> [ACTIVITY A]
Answer these questions about the model governance text, labeling each answer to match:
(i) In ML, what is the goal, in contrast to traditional software?
(ii) What does the growth in adoption of tools like MLflow indicate?
(iii) As ML becomes more central to an organization's operations, how will models be treated?
> [ACTIVITY B] Extend the article on model governance and model operations, starting right after its final sentence.

> [TEXT EXCERPT]
---+---
Article image: Four short links

What are model governance and model operations?

What are model governance and model operations?


(source: Pixabay)

Our surveys over the past couple of years have shown growing interest in machine learning (ML) among organizations from diverse industries. A few factors are contributing to this strong interest in implementing ML in products and services. First, the machine learning community has conducted groundbreaking research in many areas of interest to companies, and much of this research has been conducted out in the open via preprints and conference presentations. We are also beginning to see researchers share sample code written in popular open source libraries, and some even share pre-trained models. Organizations now also have more use cases and case studies from which to draw inspiration—no matter what industry or domain you are interested in, chances are there are many interesting ML applications you can learn from. Finally, modeling tools are improving, and automation is beginning to allow new users to tackle problems that used to be the province of experts.

With the shift toward the implementation of machine learning, it’s natural to expect improvement in tools targeted at helping companies with ML. In previous posts, we’ve outlined the foundational technologies needed to sustain machine learning within an organization, and there are early signs that tools for model development and model governance are beginning to gain users.

Figure 1. A collection of tools that focus primarily on aspects of model development, governance, and operations. Source: Ben Lorica.

Model development

One sure sign that companies are getting serious about machine learning is the growing popularity of tools designed specifically for managing the ML model development lifecycle, such as MLflow and Why aren’t traditional software tools sufficient? In a previous post, we noted some key attributes that distinguish a machine learning project:

  • Unlike traditional software where the goal is to meet a functional specification, in ML the goal is to optimize a metric.
  • Quality depends not just on code, but also on data, tuning, regular updates, and retraining.
  • Those involved with ML usually want to experiment with new libraries, algorithms, and data sources—and thus, one must be able to put those new components into production.

The growth in adoption of tools like MLflow indicates that new tools are in fact very much needed. These ML development tools are designed specifically to help teams of developers, machine learning engineers, and data scientists collaborate, manage, and reproduce, ML experiments. Many tools in this category let users to systematically conduct modeling experiments (e.g., hyperparameter tuning, NAS) while emphasizing the ease with which one can manage, track, and reproduce such experiments.

Model governance

We are also beginning to come across companies that acknowledge the need for model governance tools and capabilities. Just as companies have long treated data as assets, as ML becomes more central to an organization’s operations, models will be treated as important assets. More precisely, models built or tuned for specific applications (in reality, this means models + data) will need to be managed and protected:

  • A database for authorization and security: who has read/write access to certain models
  • A catalog or a database that lists models, including when they were tested, trained, and deployed
  • A catalog of validation data sets and the accuracy measurements of stored models
  • Versioning (of models, feature vectors, data) and the ability to roll out, roll back, or have multiple live versions
  • Metadata and artifacts needed for a full audit trail
  • Who approved and pushed the model out to production, who is able to monitor its performance and receive alerts, and who is responsible for it
  • A dashboard that provides custom views for all principals (operations, ML engineers, data scientists, business owners)
---+---
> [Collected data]
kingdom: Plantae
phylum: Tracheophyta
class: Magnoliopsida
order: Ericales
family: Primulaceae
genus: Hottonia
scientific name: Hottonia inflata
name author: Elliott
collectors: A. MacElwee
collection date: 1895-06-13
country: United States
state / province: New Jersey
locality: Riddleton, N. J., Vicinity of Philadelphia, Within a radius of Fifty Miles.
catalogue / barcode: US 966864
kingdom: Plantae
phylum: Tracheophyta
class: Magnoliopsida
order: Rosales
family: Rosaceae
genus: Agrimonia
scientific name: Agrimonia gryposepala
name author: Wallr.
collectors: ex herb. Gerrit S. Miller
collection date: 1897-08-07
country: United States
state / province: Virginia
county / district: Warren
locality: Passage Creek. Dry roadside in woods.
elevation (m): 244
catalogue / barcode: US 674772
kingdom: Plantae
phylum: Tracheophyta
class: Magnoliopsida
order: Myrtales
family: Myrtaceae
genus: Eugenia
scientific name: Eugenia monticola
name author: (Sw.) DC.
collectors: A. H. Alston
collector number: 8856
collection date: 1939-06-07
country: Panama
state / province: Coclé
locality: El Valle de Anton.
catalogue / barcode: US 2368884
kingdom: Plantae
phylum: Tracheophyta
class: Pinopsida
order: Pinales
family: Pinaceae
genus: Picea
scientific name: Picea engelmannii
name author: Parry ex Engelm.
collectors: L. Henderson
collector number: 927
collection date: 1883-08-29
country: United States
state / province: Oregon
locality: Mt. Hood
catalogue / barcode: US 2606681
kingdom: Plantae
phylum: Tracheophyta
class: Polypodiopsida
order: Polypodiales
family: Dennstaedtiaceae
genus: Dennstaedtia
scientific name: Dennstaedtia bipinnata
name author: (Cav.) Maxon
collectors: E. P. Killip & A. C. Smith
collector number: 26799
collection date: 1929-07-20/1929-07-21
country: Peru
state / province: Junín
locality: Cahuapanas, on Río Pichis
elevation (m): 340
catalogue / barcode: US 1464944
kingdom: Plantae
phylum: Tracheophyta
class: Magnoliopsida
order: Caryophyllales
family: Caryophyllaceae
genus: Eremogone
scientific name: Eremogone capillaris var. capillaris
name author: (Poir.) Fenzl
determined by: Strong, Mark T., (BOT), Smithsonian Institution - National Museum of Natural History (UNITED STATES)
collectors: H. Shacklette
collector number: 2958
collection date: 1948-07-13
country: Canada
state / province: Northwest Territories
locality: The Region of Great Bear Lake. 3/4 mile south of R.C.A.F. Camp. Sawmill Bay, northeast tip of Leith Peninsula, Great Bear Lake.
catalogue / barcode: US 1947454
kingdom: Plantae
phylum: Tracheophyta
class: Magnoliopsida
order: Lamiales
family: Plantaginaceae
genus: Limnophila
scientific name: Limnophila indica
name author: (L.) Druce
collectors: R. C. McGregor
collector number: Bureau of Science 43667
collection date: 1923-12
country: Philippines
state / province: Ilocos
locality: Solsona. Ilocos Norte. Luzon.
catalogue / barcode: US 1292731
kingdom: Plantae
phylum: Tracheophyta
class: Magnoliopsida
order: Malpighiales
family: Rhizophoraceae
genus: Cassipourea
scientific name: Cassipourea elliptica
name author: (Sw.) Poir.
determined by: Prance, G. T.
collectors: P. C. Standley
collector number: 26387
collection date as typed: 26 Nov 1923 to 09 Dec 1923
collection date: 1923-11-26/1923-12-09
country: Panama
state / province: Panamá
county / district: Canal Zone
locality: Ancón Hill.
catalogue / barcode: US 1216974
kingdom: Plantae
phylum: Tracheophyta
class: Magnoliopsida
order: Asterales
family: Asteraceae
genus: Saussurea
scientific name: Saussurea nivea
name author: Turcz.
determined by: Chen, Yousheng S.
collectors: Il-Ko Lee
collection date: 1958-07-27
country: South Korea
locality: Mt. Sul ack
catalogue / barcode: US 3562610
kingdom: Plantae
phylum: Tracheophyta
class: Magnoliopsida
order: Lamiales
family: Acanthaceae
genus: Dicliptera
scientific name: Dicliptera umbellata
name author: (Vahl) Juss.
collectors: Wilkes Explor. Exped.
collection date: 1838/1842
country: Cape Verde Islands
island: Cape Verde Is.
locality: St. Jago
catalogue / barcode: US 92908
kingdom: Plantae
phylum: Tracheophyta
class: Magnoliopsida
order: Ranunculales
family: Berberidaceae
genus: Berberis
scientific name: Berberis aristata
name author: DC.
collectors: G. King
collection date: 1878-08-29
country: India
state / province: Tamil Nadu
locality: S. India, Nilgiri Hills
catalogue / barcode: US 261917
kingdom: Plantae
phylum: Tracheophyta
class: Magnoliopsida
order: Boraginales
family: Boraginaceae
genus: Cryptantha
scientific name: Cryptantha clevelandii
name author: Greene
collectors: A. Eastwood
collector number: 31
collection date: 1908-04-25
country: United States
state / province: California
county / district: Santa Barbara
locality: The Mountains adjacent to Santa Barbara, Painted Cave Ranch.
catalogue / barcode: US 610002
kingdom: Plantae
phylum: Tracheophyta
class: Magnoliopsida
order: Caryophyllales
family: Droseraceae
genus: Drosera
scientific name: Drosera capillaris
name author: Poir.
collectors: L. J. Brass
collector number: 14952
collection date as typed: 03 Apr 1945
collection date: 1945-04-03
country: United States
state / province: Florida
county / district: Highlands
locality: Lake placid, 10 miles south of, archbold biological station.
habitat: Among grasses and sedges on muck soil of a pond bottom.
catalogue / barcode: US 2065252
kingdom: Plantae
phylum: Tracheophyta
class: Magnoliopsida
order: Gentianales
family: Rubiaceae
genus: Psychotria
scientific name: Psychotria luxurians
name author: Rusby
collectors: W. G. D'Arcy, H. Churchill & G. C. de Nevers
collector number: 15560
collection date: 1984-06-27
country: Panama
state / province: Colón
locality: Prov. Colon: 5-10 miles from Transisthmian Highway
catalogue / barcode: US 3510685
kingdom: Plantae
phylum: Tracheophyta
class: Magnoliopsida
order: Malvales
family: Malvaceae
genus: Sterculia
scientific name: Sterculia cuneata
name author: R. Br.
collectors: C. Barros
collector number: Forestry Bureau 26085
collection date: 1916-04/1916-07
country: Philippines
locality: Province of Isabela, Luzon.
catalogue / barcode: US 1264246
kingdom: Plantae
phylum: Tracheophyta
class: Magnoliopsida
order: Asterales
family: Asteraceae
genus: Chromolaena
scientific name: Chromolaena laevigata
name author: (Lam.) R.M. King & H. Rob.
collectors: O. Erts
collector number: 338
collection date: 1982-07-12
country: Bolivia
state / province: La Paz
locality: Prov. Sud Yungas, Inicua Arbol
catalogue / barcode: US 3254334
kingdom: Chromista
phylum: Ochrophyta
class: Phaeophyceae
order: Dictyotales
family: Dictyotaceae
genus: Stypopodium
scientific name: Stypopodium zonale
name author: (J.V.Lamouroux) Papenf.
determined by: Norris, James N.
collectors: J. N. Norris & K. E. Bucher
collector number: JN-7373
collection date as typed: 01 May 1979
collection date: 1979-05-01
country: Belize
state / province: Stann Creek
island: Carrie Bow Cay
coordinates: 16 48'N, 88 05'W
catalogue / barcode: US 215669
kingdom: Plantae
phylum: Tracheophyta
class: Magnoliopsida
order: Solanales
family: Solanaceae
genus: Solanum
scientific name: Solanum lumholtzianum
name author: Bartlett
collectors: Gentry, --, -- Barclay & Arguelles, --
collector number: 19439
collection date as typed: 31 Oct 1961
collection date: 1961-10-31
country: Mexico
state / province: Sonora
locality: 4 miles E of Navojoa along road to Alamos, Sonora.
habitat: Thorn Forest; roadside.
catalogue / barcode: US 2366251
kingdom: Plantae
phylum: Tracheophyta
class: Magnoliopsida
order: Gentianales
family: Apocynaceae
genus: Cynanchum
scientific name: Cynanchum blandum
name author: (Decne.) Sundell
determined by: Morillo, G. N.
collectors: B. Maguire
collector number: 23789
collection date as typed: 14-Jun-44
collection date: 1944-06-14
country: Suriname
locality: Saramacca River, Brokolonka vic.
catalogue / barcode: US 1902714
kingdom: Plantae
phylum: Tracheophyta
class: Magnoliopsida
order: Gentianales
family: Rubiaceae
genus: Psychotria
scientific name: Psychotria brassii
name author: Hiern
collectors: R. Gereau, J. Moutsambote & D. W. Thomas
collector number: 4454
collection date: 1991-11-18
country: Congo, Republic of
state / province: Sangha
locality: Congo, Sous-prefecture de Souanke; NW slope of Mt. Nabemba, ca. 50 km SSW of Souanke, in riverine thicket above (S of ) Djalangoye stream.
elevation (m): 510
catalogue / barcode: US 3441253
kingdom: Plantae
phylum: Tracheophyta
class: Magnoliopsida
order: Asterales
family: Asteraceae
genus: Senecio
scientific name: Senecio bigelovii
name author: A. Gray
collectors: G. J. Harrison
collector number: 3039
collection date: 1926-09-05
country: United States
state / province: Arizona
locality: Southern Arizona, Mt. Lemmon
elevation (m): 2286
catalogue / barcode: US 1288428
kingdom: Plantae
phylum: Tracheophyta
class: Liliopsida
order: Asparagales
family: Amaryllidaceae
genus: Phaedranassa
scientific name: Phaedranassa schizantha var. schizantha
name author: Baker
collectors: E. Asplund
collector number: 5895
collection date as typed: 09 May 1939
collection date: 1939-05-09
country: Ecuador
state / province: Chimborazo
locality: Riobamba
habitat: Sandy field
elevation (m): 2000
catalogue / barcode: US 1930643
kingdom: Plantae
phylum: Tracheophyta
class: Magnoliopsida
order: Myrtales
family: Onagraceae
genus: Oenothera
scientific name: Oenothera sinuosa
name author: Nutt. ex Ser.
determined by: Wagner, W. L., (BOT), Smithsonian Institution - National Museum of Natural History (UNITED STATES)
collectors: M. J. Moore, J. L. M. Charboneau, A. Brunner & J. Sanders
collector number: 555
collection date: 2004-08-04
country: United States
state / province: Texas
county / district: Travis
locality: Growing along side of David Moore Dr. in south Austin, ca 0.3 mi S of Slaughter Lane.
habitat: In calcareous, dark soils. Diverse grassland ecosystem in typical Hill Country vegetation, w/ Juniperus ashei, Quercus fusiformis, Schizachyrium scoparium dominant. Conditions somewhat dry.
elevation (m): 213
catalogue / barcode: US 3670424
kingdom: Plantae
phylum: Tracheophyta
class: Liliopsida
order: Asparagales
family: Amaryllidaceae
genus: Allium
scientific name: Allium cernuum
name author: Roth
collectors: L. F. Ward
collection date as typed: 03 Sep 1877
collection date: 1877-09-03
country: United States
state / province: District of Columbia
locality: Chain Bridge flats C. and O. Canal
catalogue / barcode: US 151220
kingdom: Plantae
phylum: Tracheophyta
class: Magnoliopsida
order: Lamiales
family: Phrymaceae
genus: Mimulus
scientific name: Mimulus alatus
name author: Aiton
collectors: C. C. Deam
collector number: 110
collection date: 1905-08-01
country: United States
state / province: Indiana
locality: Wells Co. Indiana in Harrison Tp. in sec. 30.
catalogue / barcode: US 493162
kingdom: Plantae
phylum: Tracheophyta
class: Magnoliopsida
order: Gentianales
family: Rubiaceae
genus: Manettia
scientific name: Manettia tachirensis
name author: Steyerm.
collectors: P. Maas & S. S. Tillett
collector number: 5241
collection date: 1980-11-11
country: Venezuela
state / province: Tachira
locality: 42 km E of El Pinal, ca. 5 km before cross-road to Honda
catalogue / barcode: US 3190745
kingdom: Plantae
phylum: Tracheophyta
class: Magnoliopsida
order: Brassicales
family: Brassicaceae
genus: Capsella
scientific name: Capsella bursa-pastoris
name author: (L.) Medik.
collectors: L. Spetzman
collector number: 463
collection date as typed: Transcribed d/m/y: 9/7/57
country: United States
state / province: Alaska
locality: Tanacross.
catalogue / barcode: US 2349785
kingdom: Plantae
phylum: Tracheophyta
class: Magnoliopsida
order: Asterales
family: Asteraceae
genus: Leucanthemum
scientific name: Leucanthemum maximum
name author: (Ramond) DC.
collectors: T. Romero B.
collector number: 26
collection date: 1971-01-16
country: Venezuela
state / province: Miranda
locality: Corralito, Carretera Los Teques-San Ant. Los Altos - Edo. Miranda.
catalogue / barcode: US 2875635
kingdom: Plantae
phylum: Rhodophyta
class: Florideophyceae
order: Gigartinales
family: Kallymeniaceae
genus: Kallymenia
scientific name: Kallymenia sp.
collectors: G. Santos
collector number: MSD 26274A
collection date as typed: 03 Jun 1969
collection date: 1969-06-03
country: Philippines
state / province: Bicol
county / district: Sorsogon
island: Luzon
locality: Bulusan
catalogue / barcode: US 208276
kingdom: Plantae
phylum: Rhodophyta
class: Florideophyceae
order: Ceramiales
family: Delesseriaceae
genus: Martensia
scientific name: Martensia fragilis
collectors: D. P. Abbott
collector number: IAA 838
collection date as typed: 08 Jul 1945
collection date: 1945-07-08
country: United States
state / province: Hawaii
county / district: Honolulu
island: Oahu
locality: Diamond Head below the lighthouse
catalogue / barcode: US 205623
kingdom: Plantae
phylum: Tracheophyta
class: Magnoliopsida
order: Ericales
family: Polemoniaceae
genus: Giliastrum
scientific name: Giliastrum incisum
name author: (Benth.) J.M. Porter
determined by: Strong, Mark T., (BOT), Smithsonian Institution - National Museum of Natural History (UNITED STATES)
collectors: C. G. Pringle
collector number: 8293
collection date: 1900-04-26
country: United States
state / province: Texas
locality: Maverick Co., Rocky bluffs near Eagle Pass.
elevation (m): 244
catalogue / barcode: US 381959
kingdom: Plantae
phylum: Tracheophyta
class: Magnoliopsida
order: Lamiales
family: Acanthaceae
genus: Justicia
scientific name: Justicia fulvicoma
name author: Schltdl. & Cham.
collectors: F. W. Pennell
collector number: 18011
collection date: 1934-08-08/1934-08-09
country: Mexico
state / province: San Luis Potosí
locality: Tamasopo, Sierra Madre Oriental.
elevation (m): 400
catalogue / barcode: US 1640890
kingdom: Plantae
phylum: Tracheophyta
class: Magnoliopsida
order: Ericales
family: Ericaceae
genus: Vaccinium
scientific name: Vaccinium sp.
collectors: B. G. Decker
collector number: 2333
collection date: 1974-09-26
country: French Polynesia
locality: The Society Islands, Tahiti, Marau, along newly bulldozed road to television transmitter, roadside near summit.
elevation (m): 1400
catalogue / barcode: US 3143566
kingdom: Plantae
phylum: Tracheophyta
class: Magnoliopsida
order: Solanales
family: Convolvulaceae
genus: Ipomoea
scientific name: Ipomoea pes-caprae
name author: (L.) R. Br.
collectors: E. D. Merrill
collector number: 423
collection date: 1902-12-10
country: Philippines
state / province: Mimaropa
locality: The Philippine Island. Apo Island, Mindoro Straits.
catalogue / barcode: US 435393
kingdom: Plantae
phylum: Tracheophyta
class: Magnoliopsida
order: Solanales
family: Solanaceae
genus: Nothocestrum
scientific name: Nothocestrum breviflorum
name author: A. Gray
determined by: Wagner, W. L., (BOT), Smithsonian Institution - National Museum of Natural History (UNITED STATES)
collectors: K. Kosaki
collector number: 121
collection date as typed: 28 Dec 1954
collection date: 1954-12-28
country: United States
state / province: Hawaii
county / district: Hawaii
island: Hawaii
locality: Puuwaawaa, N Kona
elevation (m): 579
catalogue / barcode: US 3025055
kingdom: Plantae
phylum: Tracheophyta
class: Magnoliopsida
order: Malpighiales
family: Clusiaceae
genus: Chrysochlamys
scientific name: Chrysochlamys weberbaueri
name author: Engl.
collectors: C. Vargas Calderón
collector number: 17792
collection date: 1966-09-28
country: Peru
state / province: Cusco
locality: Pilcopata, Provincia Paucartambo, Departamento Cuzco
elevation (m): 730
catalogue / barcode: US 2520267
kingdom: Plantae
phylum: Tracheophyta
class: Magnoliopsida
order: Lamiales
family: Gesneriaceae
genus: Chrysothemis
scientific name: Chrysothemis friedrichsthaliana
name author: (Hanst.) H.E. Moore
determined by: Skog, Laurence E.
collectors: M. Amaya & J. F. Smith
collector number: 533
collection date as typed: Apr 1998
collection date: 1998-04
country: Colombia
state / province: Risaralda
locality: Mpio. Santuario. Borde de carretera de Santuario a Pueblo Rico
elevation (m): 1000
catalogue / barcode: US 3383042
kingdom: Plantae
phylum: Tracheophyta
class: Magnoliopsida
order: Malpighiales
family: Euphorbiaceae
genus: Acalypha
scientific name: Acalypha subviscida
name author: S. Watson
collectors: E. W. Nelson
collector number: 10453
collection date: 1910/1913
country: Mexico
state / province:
---+---
> [OUTPUT A]
(i) To optimize a metric, rather than to meet a functional specification.
(ii) That new tools are in fact very much needed.
(iii) As important assets.

> [OUTPUT B]
Model operations, testing, and monitoring

As machine learning proliferates in products and services, we need a set of roles, best practices, and tools to deploy, manage, test, and monitor ML in real-world production settings. There are some initial tools aimed at model operations and testing—mainly for deploying and monitoring ML models—but it’s clear we are still in the early stages for solutions in these areas.

There are three common issues that diminish the value of ML models once they’re in production. The first is concept drift: the accuracy of models in production degrades over time, because of changes in the real world, stemming from a growing disparity between the data they were trained on and the data they are used on. The second is locality: when deploying models to new geographic locations, user demographics, or business customers, it’s often not the case that pre-trained models work at the expected level of accuracy. Measuring online accuracy per customer / geography / demographic group is important both to monitor bias and to ensure accuracy for a growing customer base. The third is data quality: since ML models are more sensitive to the semantics of incoming data, changes in data distribution that are often missed by traditional data quality tools wreak havoc on models’ accuracy.

Beyond the need to monitor that your current deployed models operate as intended, another challenge is knowing that a newly proposed model actually delivers better performance in production. Some early systems allow for the comparison of an “incumbent model” against “challenger models,” including having challengers in “dark launch” or “offline” mode (this means challenger models are evaluated on production traffic but haven’t been deployed to production). Other noteworthy items include:

  • Tools for continuous integration and continuous testing of models. A model is not “correct” if it returns a valid value—it has to meet an accuracy bar. There needs to be a way to validate this against a given metric and validation set before deploying a model.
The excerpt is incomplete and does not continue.